• Instructions to follow: Copies of all lines containing the string "center" are needed from the data below.

----------

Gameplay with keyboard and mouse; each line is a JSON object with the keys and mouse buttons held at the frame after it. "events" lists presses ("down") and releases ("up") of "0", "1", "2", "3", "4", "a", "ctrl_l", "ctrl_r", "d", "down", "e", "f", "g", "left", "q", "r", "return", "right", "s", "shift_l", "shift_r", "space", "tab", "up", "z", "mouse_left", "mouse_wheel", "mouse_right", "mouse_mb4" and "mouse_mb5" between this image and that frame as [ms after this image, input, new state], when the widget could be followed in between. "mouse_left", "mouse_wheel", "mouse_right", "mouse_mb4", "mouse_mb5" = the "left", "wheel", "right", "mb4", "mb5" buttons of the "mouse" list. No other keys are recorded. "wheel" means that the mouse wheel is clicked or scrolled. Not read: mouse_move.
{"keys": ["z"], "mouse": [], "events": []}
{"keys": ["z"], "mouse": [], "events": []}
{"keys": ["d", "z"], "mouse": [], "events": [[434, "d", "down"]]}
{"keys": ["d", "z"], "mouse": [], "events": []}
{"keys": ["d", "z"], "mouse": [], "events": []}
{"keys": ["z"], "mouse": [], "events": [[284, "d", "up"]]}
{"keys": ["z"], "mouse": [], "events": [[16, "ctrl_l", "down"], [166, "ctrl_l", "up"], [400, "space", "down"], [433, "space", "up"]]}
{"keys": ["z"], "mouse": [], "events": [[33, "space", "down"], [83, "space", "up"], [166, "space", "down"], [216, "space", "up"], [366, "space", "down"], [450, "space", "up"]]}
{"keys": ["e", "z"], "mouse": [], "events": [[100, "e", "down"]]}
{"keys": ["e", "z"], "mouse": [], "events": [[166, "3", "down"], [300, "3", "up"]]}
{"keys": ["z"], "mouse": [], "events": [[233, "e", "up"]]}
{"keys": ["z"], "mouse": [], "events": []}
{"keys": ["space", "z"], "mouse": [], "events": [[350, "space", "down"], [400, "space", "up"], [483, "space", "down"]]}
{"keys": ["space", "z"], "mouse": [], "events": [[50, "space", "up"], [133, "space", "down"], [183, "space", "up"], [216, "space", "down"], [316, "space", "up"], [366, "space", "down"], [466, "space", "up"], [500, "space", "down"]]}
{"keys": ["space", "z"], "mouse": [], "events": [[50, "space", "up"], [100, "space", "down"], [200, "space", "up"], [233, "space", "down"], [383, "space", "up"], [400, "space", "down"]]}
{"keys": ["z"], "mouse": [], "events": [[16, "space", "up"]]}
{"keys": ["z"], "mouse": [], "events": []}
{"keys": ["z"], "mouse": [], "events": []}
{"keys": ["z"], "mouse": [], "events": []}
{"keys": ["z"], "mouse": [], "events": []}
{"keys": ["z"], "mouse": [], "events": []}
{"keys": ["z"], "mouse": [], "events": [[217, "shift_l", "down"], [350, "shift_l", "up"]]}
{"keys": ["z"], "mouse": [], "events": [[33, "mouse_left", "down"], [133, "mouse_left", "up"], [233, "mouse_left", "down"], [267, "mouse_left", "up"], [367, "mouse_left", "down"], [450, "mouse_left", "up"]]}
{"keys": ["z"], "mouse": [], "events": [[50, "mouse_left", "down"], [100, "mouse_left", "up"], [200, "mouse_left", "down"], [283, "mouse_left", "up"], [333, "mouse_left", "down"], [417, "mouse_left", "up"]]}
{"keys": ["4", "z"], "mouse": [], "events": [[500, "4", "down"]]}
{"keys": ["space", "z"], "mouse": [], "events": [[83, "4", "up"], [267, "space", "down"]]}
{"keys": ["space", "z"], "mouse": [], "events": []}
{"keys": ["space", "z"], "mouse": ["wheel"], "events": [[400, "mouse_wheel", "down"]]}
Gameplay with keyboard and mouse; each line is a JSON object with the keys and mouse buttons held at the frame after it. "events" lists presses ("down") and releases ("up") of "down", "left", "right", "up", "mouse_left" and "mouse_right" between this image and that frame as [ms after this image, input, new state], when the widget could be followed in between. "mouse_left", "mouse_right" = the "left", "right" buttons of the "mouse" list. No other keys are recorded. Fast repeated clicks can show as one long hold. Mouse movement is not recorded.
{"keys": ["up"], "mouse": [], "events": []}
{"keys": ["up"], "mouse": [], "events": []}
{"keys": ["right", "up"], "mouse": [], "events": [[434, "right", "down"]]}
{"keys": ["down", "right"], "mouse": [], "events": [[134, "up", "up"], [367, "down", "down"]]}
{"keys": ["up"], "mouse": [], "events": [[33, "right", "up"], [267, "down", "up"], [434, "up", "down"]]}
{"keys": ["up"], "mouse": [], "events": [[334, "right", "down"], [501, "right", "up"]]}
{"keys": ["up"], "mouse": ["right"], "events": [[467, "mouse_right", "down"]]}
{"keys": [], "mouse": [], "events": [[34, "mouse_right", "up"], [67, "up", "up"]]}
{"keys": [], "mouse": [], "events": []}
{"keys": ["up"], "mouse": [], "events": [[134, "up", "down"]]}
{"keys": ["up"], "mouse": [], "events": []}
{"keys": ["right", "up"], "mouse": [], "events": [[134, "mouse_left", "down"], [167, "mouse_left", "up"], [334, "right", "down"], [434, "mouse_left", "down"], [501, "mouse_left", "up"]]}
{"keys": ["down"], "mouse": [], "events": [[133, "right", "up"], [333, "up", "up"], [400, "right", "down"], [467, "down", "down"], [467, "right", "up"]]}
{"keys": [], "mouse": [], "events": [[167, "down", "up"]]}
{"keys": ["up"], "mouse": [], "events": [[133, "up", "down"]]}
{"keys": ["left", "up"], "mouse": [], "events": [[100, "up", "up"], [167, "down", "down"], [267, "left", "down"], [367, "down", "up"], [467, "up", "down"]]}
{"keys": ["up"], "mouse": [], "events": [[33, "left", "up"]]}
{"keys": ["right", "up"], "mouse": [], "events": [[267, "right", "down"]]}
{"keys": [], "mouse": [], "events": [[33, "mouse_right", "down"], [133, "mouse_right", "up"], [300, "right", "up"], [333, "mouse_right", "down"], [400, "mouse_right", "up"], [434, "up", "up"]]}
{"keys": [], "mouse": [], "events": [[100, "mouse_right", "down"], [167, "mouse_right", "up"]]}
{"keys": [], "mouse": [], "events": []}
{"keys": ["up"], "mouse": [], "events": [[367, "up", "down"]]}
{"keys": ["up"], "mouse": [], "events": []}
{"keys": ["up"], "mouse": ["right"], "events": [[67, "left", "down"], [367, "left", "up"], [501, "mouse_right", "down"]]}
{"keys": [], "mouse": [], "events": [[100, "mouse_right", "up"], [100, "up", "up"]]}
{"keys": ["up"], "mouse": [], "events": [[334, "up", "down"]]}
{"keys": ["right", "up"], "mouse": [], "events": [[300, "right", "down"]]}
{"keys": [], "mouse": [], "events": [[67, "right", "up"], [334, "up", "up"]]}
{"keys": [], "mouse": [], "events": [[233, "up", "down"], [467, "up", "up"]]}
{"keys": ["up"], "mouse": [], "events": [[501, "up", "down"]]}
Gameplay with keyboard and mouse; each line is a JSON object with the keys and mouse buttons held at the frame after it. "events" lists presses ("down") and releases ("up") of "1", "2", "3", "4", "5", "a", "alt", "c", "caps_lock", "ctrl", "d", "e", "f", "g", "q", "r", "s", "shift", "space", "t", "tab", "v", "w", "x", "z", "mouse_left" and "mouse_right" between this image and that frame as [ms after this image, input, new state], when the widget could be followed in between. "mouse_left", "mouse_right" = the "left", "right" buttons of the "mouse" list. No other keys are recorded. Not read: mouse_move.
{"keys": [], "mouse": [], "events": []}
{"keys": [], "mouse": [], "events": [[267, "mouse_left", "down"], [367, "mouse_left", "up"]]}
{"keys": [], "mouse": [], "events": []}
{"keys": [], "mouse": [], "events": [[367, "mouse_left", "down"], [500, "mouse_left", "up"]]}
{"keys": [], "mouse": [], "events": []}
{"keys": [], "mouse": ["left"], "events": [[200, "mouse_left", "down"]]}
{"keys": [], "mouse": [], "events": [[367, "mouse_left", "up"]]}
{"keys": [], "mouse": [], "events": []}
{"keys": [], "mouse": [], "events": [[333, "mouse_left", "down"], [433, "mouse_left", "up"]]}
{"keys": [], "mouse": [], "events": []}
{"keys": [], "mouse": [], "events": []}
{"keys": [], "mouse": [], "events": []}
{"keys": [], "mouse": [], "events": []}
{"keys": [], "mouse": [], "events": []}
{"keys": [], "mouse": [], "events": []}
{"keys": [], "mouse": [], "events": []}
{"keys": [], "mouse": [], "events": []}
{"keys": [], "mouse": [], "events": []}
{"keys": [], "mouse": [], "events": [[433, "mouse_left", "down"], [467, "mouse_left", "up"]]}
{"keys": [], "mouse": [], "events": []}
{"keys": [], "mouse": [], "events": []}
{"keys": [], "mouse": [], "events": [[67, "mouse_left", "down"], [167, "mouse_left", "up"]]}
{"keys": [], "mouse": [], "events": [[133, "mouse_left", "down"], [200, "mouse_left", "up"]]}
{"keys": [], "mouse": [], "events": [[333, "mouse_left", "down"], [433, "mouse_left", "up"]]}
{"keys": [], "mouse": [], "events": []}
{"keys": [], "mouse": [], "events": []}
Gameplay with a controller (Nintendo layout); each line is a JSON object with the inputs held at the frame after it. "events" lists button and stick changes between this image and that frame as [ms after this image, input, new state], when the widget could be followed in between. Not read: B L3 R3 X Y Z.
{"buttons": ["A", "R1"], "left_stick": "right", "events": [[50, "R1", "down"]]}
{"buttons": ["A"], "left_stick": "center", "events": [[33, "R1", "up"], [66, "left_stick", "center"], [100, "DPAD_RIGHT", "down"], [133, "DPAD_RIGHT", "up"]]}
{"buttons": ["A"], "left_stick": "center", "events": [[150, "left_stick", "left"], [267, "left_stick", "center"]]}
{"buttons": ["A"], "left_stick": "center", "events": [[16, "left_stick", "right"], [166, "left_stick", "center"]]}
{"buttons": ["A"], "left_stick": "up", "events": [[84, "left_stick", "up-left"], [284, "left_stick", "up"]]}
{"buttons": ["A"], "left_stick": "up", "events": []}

----------

• Exercise solution:
{"buttons": ["A"], "left_stick": "center", "events": [[33, "R1", "up"], [66, "left_stick", "center"], [100, "DPAD_RIGHT", "down"], [133, "DPAD_RIGHT", "up"]]}
{"buttons": ["A"], "left_stick": "center", "events": [[150, "left_stick", "left"], [267, "left_stick", "center"]]}
{"buttons": ["A"], "left_stick": "center", "events": [[16, "left_stick", "right"], [166, "left_stick", "center"]]}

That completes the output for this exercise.